Borrowers who consolidate before then can probably lower their monthly payments in the short term and save thousands of dollars in interest payments over the long term.
Some students who go to private colleges or attend graduate school enter the work world weighed down by a six-figure debt load.
Lenders who market consolidation loans -- and there are hundreds of them -- make the process sound easy.
Congress has proposed and is likely to pass a bill that allows consolidation loan rates to float with the market by 2006, just like regular variable-interest student loans, whose rates are pegged to the 91-day Treasury bill and are adjusted every July 1.
Those rates have risen since last year's adjustment for all those variable-interest loans, to the point that if the upcoming change were based on last week's 91-day Treasury bill auction, the cost of most loans would increase 1.7 percentage points, according to loan experts at Sallie Mae, the country's largest purveyor of student loans.

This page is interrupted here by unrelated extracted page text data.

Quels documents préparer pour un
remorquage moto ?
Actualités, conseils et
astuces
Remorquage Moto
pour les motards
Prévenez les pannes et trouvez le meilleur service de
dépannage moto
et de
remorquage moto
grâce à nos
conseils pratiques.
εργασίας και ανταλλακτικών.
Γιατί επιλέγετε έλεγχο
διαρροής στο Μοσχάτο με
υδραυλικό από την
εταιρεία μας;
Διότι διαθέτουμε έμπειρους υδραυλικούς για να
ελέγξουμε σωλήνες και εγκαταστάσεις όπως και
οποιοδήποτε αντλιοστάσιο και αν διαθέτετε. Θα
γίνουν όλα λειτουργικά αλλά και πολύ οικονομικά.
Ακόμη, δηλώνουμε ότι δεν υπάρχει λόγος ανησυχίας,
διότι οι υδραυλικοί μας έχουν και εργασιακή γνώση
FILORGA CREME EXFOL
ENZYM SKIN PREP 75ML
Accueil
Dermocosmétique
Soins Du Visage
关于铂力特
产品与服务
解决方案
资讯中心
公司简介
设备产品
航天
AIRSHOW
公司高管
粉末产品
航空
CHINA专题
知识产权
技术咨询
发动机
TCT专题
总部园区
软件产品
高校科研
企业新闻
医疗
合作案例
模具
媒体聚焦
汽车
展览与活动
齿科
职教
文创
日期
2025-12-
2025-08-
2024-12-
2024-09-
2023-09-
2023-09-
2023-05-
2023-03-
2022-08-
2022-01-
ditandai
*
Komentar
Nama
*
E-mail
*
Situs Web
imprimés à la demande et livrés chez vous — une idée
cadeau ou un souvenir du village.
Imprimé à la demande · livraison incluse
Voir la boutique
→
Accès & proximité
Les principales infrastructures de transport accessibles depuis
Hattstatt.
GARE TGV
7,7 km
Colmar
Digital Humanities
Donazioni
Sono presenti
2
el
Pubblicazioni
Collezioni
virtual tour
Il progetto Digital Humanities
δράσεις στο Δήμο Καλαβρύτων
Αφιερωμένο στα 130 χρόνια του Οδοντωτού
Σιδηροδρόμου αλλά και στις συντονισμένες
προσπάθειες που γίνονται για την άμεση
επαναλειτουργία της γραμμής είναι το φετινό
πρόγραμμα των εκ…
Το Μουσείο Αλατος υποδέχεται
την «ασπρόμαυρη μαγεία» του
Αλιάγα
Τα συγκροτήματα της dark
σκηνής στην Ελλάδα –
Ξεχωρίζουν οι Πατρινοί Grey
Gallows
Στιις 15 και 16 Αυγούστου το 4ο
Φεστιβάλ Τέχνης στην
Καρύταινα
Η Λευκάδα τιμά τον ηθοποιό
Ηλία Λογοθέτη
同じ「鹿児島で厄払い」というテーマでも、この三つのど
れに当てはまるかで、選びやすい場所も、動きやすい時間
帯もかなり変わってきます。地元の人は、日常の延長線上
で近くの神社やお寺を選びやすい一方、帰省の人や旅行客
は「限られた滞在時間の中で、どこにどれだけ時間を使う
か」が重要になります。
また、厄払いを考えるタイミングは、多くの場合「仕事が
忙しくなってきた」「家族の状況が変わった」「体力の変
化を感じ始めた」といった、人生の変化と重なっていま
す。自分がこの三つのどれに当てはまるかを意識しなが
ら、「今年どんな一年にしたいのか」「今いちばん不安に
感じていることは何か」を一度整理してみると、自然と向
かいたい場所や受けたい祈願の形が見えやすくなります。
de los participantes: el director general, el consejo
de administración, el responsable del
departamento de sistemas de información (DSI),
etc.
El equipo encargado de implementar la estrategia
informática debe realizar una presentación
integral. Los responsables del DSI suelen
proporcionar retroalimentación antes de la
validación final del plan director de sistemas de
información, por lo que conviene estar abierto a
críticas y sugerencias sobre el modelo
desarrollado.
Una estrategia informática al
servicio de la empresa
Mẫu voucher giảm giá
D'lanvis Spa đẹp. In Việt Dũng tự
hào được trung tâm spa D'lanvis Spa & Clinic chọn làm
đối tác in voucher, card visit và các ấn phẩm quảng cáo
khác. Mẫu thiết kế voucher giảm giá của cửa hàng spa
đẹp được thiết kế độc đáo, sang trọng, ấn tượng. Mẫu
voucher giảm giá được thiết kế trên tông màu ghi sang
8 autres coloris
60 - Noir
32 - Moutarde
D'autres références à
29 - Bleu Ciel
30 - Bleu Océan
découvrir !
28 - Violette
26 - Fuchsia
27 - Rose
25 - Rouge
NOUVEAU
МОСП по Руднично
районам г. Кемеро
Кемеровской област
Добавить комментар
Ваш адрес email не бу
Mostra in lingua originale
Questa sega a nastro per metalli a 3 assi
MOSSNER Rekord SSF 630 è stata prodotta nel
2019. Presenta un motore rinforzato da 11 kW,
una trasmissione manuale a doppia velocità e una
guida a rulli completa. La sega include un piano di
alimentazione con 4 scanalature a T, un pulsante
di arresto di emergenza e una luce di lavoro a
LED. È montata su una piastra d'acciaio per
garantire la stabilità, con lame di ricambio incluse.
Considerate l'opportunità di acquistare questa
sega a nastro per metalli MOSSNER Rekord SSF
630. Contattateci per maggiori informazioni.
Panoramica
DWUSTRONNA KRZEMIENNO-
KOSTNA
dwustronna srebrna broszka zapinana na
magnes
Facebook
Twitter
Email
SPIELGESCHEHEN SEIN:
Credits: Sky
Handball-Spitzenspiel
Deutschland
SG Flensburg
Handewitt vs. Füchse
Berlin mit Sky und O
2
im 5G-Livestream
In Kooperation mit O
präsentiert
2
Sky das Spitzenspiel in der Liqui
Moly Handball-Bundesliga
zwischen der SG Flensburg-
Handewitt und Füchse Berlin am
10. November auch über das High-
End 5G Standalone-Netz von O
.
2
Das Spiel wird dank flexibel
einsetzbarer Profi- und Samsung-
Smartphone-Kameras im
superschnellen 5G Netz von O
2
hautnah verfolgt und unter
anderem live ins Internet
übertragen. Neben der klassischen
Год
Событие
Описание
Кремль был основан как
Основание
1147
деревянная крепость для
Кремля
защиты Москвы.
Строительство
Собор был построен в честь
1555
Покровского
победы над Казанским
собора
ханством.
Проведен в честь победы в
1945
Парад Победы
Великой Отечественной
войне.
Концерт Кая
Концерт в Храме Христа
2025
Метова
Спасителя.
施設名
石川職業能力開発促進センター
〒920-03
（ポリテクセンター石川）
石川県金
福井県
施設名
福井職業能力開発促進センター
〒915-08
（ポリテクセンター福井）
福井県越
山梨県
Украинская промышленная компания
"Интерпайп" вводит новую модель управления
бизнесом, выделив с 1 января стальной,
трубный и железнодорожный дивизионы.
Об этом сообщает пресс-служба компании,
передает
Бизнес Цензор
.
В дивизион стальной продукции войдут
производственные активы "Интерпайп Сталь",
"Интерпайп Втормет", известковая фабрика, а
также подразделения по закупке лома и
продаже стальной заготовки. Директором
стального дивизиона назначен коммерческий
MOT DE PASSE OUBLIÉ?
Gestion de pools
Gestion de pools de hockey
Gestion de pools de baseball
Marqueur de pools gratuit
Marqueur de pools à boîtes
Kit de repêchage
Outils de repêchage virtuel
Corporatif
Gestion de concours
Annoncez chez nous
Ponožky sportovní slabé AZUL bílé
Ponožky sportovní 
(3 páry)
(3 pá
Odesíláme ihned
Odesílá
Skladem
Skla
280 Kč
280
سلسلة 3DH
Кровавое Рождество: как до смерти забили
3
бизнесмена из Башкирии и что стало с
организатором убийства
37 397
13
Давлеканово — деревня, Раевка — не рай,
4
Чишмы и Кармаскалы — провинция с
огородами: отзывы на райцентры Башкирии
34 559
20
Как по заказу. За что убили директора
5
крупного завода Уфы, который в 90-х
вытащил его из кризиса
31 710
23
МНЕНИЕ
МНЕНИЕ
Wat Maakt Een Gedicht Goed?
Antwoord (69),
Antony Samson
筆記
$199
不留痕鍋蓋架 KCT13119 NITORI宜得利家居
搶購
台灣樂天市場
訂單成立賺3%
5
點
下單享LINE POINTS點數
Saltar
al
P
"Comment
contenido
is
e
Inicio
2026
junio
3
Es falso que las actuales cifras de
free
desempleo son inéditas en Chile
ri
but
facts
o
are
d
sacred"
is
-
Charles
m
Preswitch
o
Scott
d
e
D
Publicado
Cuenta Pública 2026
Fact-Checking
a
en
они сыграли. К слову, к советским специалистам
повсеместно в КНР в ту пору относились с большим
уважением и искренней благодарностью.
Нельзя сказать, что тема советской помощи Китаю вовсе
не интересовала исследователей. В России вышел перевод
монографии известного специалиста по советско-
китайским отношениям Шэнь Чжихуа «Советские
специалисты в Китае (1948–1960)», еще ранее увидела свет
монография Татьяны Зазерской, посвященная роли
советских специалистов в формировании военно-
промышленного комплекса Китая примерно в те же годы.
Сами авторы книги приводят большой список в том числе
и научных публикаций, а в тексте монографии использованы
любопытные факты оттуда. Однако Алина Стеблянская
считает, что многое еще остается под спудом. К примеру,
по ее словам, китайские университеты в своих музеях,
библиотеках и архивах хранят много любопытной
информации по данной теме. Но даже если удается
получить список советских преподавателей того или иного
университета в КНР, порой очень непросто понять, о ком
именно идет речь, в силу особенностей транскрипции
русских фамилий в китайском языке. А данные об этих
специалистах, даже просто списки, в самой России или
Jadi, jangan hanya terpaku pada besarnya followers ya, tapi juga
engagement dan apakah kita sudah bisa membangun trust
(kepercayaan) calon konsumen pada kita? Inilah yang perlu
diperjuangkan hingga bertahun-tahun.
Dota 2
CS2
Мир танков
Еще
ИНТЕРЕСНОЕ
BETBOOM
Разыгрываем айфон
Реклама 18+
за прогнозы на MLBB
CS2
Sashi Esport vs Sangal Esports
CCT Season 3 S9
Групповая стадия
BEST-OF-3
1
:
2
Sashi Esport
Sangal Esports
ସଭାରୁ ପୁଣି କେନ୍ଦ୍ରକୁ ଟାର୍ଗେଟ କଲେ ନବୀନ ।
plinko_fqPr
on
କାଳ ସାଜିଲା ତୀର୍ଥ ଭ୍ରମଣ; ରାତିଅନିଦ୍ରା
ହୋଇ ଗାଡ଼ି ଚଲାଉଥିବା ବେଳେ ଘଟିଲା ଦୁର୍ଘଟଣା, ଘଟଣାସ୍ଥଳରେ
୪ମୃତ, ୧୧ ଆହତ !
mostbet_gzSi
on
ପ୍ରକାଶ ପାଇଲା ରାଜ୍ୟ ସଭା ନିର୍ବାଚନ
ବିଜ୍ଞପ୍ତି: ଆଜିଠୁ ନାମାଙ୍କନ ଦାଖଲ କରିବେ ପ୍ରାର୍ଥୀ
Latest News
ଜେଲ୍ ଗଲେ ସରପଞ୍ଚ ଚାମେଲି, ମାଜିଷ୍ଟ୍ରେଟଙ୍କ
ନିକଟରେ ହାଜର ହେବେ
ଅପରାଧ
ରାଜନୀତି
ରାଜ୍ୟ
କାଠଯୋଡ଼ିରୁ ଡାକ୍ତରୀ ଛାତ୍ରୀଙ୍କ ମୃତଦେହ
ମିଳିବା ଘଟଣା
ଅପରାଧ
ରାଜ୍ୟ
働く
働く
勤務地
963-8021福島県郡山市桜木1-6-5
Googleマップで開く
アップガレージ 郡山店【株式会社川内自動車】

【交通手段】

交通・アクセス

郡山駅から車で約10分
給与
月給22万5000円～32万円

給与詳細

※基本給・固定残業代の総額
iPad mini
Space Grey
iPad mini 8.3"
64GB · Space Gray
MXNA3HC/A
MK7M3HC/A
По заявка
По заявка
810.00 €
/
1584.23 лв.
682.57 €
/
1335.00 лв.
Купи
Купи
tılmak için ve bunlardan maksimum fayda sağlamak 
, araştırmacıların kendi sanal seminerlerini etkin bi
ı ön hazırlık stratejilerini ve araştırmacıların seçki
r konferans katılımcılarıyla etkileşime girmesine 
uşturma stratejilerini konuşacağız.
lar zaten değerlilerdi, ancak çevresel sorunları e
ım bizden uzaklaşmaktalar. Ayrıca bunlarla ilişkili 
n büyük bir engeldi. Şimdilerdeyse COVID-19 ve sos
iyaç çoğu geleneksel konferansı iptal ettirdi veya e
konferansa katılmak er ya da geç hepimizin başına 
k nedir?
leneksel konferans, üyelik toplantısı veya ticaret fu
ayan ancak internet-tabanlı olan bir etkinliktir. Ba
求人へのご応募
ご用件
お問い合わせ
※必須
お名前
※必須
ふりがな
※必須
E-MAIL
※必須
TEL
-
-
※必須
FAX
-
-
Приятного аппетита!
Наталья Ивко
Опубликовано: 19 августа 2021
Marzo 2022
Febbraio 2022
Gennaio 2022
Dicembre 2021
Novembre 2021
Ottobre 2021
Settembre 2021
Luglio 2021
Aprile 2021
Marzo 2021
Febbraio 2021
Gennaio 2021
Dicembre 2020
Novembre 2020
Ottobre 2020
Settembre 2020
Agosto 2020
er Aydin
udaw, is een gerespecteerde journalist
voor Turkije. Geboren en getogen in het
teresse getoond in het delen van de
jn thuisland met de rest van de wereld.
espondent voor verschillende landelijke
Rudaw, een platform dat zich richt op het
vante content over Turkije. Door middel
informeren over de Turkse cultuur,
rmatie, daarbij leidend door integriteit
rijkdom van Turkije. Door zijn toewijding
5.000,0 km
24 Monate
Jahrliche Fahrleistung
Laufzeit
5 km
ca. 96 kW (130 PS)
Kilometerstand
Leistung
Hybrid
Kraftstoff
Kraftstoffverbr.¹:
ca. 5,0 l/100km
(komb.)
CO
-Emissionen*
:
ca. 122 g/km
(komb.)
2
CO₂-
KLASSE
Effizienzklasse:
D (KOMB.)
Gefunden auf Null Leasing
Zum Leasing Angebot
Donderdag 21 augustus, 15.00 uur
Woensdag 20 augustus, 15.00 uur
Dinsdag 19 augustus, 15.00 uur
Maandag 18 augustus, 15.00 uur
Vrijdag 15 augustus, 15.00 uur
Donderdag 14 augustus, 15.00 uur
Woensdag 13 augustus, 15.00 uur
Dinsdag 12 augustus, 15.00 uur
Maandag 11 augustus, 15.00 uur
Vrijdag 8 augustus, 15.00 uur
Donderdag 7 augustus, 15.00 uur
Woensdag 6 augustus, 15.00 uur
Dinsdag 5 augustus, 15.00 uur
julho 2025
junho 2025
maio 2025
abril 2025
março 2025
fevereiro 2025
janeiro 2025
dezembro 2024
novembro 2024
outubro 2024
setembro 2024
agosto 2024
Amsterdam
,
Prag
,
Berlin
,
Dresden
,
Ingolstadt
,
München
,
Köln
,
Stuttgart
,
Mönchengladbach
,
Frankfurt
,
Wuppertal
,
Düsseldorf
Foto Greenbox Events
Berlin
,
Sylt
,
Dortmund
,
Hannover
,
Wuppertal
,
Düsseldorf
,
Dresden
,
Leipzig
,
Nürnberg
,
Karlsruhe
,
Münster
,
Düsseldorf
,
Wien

Come July, the current 2.77 percent rate that applies for borrowers still in school and during the six-month grace period afterward would hit 4.47 percent.
The rate for out-of-school borrowers with loans taken after 1998 would move from 3.37 to 5.07 percent, while parents paying 4.17 percent on their PLUS loans would pay 5.87 percent after July 1.
A consolidation loan pays off all the loans you want to include and creates one new loan, generally with a longer term that serves to lower the monthly payment.
If you have loans through banks associated with the Federal Family Education Loan Program (FFELP), you can consolidate with such lenders as Sallie Mae, Citibank, Collegiate Funding and a number of others.